I’ve been on a fiction reading tear of late and, like Jim, excited by several manuscripts that have landed in my inbox since the beginning of the year. Because, as we’ve mentioned countless times in this blog, it’s relatively rare (percentage wise, that is) for us to fall in love with a novel to a degree that makes us want to represent it, I’ve been (again, like Jim) wondering why this sudden embarrassment of riches. I’ve actually been reviewing my “process” in order to try and figure out what about these novels grabbed me in the first place.

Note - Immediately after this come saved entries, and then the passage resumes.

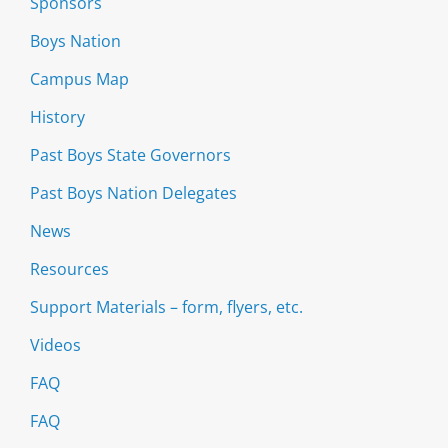
Sponsors
Boys Nation
Campus Map
History
Past Boys State Governors
Past Boys Nation Delegates
News
Resources
Support Materials – form, flyers, etc.
Videos
FAQ
FAQ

Then, I came upon this piece in the Huffington Post and remembered how insidiously effective a great first line is. Not all first lines are as pithy as “It was the best of times, it was the worst of times” or “All happy families are alike; each unhappy family is unhappy in its own way,” of course, but a well crafted opening in a novel immediately grabs you by the metaphorical lapels, drags you into a comfortable chair, and forces you to keep turning pages until, hopefully, you reach a satisfying conclusion. Sometimes it’s not until you reach that last page that you turn back to the beginning and see how everything was presaged and encapsulated in that first sentence (or two).
I know that I’m not communicating anything new here (we’ve even had a first lines contest on this blog) and that all of you avid readers have had the experience I describe above numerous times, but I think it’s necessary for all authors and those of us who work with authors to remind ourselves how crucial a novel’s opening salvo is. Once you nail that, I’m pretty sure the rest of the novel just writes itself. (Kidding…or am I?)
What are your favorite first lines? One of mine is “It was inevitable: the scent of bitter almonds always reminded him of the fate of unrequited love.”